As October moves on into November, we move from LGBT Month into Trans Awareness Month, culminating in Transgender Day of Remembrance. (You can find much more about Trans Day of Remembrance in our Jewish Guide to Marking Transgender Day of Remembrance.) Check out this series of videos of transgender Jews and allies created as part of the “I AM: Trans People Speak” project. We’re grateful to Keshet members Alex, David, Stacy, Stephanie, and Suzie for sharing their lives with us and to the Massachusetts Transgender Political Coalition for this project.
“Eventually, [my job] became unbearable because the senior staff were making my life miserable because I was open about being transgender. So even somebody like myself, with all these credentials and all this training and all this experience — still gets discriminated against. I can’t reach my full potential, because of other people’s discrimination against me. [Judaism] connects me throughout the generations, with people all over the world. …Being Jewish has helped me in dealing with being transgender.”
“I don’t live my life compartmentalized, so my community is the Jewish community, my community is the queer community, my community is the overlap of those two, so who I am is the sum of all of those parts.
I try to be an ally to the trans community in part because as a gay man, I think it’s easy to think that I need the whole world to be my ally, and to forget that I have certain privileges I can use to make the world better for everyone in the queer community. … Something I hear in a lot of Jewish communities is that we’re totally willing to be inclusive and welcoming of trans people, but we don’t have any in our community, so we don’t want to put in the effort. …If you really want to be welcoming, you have to be ready when someone walks through the door.”
“I’m Jewish, I was born Jewish, I was raised in a Jewish home, a kosher home, a fairly religious home. It’s been part of me my entire life, it’s just who I am, and I don’t want to give up on that just because I transitioned, and I shouldn’t have to. …I want my religious community to accept me for who I really am, accept me for the woman that I really am.”
“I moved here to Boston about a year ago, and I found that I needed a new spirituality, a new religion… I started to look around, and found that a lot of my activist heroes and heroines, especially, a lot of them were Jewish, and I kind of followed them back to Reform Judaism, and that really intrigued me. … My first day that I walked through the doors, I remember asking the rabbi, “How soon can I convert?” … As I’m converting, I’m finding a whole host of things. I’m finding a sense of community, … I’m finding a sense of empowerment, a sense of self, that makes me really happy to be who I am, proud to be who I am.”

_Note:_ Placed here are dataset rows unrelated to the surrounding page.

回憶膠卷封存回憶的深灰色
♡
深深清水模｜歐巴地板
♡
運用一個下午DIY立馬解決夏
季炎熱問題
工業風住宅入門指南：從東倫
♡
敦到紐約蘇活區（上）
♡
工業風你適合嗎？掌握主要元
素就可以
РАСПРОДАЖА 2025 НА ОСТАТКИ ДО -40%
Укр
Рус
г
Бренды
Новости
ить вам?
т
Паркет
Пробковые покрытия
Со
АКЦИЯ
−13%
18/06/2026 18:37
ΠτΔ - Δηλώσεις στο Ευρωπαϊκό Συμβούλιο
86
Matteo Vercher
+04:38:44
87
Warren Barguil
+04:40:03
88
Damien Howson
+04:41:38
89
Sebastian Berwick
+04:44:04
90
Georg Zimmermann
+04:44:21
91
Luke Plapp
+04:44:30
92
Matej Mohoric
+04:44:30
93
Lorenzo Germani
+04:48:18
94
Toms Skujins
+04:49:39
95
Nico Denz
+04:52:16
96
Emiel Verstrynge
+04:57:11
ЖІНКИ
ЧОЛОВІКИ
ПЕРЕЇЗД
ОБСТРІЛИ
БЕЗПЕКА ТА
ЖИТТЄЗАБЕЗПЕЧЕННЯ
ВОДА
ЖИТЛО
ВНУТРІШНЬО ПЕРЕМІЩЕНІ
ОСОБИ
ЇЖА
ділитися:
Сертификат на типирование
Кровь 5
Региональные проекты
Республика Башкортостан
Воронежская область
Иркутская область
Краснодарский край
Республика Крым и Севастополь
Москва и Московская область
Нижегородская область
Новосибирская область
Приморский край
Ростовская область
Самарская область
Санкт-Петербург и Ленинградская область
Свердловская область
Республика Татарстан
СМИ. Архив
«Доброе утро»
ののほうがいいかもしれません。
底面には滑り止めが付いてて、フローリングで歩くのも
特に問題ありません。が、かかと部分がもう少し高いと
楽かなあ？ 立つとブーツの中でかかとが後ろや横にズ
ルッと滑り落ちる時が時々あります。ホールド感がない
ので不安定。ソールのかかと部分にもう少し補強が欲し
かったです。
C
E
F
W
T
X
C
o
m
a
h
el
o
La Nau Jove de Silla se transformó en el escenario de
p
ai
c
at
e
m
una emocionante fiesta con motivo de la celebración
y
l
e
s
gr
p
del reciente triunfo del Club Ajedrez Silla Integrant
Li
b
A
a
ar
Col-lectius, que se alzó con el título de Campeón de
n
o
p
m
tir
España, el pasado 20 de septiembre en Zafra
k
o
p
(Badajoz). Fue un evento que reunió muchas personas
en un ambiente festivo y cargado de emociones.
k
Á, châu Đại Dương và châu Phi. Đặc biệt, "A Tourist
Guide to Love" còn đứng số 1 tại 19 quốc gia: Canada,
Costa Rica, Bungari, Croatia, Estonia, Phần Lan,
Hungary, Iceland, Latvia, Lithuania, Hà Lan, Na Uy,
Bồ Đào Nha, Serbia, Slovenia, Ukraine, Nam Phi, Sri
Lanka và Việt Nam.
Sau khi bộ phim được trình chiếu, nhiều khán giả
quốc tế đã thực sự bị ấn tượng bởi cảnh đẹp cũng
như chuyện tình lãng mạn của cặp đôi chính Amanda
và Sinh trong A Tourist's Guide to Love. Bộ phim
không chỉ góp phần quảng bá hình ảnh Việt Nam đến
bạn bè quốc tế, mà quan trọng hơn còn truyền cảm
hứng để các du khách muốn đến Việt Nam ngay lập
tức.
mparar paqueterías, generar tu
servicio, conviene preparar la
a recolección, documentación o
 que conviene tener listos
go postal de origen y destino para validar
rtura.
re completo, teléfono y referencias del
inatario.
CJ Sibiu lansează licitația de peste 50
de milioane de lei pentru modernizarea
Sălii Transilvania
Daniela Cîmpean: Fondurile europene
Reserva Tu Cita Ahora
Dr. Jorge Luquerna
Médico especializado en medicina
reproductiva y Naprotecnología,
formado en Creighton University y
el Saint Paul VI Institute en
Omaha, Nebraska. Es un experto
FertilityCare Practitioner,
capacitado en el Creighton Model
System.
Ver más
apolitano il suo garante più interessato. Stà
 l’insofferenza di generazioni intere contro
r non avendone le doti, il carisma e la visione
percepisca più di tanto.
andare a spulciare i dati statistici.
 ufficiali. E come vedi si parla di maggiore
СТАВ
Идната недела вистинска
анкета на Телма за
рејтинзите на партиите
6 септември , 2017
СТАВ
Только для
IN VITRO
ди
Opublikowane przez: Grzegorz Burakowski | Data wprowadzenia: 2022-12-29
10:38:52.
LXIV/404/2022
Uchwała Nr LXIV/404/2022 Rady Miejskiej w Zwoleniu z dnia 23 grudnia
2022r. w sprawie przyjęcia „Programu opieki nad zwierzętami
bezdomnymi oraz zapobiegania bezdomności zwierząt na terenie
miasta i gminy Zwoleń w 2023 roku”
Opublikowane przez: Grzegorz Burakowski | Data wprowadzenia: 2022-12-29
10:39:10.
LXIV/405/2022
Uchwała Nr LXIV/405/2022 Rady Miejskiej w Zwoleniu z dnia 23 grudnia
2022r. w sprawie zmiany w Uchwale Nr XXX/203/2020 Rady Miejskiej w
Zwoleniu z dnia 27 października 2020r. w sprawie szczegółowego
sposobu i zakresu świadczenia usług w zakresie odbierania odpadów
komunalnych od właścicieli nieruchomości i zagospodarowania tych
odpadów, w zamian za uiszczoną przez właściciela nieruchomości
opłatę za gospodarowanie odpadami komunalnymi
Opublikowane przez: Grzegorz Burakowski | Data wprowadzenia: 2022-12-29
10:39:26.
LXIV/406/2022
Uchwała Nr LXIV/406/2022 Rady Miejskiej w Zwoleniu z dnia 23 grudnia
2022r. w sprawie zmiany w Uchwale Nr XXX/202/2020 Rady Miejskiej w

“To me, genderqueer is waking up in the morning and not assigning yourself to a male or female gender. It’s both an ambiguity of gender, a freedom to play with different things, to experiment with your gender presentation and identity, and it’s also a bit of a confusion, and an uncertainty with where your gender is going to fall. … As a Jewish educator, I am passionate about creating spaces for trans and queer Jews, if that’s in prayer, or educational spaces, or community. I think that right now, Jewish community is not a safe space, and there’s a lot of work we need to do. I am really looking forward to the day when a Jewish community does not need to create a safe space, it is a safe space; that Judaism in itself is a safe space for queer and gender-variant folks.”